The goal is to make streets safer and cities more livable.
So far, Nuro has brought autonomous delivery to communities in Texas, Arizona, and California.
In 2019, Nuro started piloting its autonomous Priuses in Houston. Now, the company has partnerships with Kroger, CVS Pharmacy, and Domino’s in the city.
The R2 delivers Domino’s Pizza to select doors in suburban Woodland Heights, according to the Houston Chronicle. Kroger originally began its partnership with Nuro in 2018 to explore grocery delivery. Nuro also recently announced a multi-year partnership with FedEx.
Nuro announced a $600M raise in November
More tests could come soon. In November, the company announced that it had raised a $600 million Series D round led by Tiger Global Management. Additional participants included Google, Kroger, SoftBank Vision Fund 1, Baillie Gifford, Fidelity Management & Research Company, and Gaorong Capital.

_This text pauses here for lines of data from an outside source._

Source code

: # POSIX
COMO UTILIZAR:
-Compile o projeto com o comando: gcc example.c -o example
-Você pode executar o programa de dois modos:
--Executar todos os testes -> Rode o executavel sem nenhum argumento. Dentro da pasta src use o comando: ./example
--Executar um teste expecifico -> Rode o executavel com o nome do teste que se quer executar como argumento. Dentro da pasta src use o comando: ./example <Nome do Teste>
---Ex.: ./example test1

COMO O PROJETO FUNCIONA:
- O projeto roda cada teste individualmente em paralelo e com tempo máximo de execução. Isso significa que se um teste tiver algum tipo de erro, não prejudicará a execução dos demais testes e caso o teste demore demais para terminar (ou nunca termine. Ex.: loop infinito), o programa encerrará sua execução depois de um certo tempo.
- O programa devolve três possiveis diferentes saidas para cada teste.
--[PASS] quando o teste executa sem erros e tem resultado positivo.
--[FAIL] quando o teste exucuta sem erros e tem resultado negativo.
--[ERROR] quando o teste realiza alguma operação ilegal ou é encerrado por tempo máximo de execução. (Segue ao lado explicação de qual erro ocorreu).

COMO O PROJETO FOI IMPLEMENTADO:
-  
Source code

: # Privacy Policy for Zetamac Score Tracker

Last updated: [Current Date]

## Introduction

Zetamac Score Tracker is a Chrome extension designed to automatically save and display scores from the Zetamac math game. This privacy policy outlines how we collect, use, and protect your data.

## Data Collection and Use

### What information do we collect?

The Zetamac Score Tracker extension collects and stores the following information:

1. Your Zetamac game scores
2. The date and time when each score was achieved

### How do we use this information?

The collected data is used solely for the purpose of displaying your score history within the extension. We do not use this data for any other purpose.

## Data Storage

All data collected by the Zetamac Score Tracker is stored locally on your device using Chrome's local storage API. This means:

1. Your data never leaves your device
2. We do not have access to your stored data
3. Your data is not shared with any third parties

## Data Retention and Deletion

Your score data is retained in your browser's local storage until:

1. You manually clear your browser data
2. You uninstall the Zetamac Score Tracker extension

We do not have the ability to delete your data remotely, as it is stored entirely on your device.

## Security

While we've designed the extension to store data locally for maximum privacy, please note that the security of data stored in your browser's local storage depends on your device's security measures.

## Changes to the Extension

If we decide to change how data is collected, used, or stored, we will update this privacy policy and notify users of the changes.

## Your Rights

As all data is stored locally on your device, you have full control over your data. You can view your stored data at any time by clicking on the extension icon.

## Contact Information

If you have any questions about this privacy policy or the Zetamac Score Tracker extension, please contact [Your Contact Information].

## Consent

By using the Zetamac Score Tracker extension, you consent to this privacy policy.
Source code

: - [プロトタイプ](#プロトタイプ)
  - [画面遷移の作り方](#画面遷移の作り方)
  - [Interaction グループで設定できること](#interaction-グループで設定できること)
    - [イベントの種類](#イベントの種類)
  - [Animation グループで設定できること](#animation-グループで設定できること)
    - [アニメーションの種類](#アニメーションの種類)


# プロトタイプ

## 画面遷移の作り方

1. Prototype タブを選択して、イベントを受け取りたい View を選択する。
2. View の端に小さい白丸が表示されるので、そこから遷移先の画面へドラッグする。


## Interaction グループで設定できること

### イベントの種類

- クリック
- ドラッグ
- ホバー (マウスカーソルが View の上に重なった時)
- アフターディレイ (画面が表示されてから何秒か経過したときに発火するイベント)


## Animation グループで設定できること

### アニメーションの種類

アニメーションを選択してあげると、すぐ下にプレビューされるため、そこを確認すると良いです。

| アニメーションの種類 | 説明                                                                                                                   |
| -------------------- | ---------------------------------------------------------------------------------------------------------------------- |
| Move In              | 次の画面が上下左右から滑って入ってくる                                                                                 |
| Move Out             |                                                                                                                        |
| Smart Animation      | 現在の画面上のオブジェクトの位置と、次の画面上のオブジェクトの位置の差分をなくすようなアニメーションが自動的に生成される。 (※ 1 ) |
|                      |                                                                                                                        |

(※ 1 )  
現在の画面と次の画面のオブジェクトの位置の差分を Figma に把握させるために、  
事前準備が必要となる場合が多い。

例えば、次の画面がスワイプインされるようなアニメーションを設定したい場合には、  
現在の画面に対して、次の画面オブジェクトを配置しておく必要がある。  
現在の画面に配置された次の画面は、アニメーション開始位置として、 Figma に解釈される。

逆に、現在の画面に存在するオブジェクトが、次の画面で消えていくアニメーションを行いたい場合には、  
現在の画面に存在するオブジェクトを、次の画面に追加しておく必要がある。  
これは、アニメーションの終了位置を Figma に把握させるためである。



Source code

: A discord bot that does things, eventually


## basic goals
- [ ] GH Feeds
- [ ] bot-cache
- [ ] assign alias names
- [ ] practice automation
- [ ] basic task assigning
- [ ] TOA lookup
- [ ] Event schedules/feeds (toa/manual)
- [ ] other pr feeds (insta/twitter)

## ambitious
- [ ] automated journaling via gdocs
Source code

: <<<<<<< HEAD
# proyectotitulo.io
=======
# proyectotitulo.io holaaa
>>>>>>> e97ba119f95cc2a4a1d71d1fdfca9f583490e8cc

The funding is meant for the development and deployment of the driverless delivery service in more communities across the U.S.
Google’s participation in the round coincides with a five-year partnership with Google Cloud to support Nuro’s ability to scale. The deal will also go toward “capacity required to run self-driving simulation workloads, machine learning to improve model accuracy, and storage to manage important data from the vehicles.”